Este estudo defende uma reforma profunda do sistema eleitoral português, englobando várias propostas como o redesenho dos atuais círculos eleitorais (agregando círculos mais pequenos e dividindo maiores), a criação de um círculo nacional de compensação ou mecanismos que reforcem a escolha direta dos eleitores sobre os candidatos, com o objetivo de colmatar desproporcionalidades de representação entre círculos eleitorais do litoral e interior e os chamados “votos desperdiçados”.
Perante uma plateia que contou com figuras como o ex-presidente do CDS José Ribeiro e Castro e o ex-ministro socialista Jorge Lacão, Paulo Trigo Pereira afirmou que, “se o projeto chegar a bom porto”, o objetivo é obter as 20 mil assinaturas mínimas necessárias para apresentar ao Parlamento uma iniciativa legislativa de cidadãos durante o próximo ano.
De acordo com o economista, o diálogo sobre o tema tem sido reforçado com atuais deputados e ex-deputados, além da organização de iniciativas públicas de debate.
Durante a apresentação do seu contributo para o estudo – no qual, juntamente com Tiago Ricardo, é desenvolvida a ideia de um “sistema misto de representação proporcional personalizada”, com círculos uninominais e plurinominais de forma complementar – Paulo Trigo Pereira considerou que uma reforma do sistema eleitoral atual iria melhorar o funcionamento dos partidos.
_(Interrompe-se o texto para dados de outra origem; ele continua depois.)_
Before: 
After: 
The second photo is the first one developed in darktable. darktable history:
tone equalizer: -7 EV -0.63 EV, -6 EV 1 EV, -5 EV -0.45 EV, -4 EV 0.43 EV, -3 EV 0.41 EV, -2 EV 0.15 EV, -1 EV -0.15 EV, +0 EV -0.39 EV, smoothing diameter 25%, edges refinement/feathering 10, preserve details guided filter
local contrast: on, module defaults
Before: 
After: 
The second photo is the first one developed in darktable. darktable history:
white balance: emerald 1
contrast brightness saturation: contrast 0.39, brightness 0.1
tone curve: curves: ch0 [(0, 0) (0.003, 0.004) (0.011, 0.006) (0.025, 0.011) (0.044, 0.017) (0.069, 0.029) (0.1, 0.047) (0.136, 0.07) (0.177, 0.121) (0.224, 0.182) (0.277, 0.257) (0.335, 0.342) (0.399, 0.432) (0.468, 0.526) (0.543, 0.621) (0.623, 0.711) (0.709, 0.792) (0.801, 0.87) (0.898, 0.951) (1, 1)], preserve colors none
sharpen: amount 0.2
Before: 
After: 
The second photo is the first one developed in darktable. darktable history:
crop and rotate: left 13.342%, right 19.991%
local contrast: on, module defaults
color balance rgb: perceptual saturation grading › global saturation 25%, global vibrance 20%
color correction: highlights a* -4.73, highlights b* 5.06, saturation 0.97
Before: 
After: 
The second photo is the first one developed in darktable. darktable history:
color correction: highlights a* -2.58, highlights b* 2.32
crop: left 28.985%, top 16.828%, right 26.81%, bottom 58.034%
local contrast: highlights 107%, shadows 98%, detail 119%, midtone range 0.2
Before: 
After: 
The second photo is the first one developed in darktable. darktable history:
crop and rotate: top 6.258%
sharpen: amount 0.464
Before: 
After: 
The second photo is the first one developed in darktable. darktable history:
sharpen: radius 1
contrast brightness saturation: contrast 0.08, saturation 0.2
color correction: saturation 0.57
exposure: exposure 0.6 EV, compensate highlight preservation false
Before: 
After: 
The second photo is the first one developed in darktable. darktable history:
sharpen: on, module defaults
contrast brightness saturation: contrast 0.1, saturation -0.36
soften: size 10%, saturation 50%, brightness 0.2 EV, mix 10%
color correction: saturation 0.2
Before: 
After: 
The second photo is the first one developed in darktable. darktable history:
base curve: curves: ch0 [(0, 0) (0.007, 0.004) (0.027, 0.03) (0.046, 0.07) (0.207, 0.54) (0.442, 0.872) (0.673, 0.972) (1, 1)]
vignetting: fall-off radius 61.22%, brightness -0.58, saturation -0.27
“Achamos que a qualidade da democracia não depende só do sistema eleitoral, mas uma mudança obrigava à reformulação do funcionamento dos partidos. Se tivéssemos no Alentejo um único círculo, o funcionamento dos partidos tinha que ser alterado: as distritais de Évora, Beja e Portalegre tinham que começar a falar entre si”, exemplificou.
Trigo Pereira realçou ainda que o relatório engloba visões diferentes e não há uma proposta fechada, com os autores a discordar em alguns pontos.
O ex-ministro social-democrata António Capucho, que contribuiu para o estudo, também defendeu o redesenho dos círculos eleitorais bem como a criação de um círculo nacional “para a reposição da proporcionalidade e o aproveitamento dos ‘votos desperdiçados’”.
Capucho lembrou que nos anos 90 empenhou-se num projeto sobre o tema, que acabou chumbado no parlamento, e lamentou que os partidos não tenham tido “ímpeto reformista nesta matéria de há 28 anos a esta parte”.
O antigo presidente do CDS-PP José Ribeiro e Castro considerou que o sistema político reagiu “de forma vergonhosa” à revisão constitucional de 1997 que permitiu a possibilidade de criação de círculos uninominais e lamentou que o debate tenha “borregado” na questão sobre a redução do número de deputados.
O centrista afirmou que a qualidade de funcionamento dos partidos “baixou imenso”, que a representação eleitoral “está bastante estragada” e existe um “problema de doença da democracia que precisa de ser tratada por um fenómeno que encante as pessoas novamente”.
O antigo deputado socialista Jorge Lacão defendeu que uma reforma do sistema eleitoral “deve servir para garantir e reforçar a legitimidade dos eleitos”, conferindo mais “autoridade à representação parlamentar”.
“Coisa que hoje não acontece, porque na maior parte dos casos os eleitos são números perfeitamente substituíveis”, lamentou.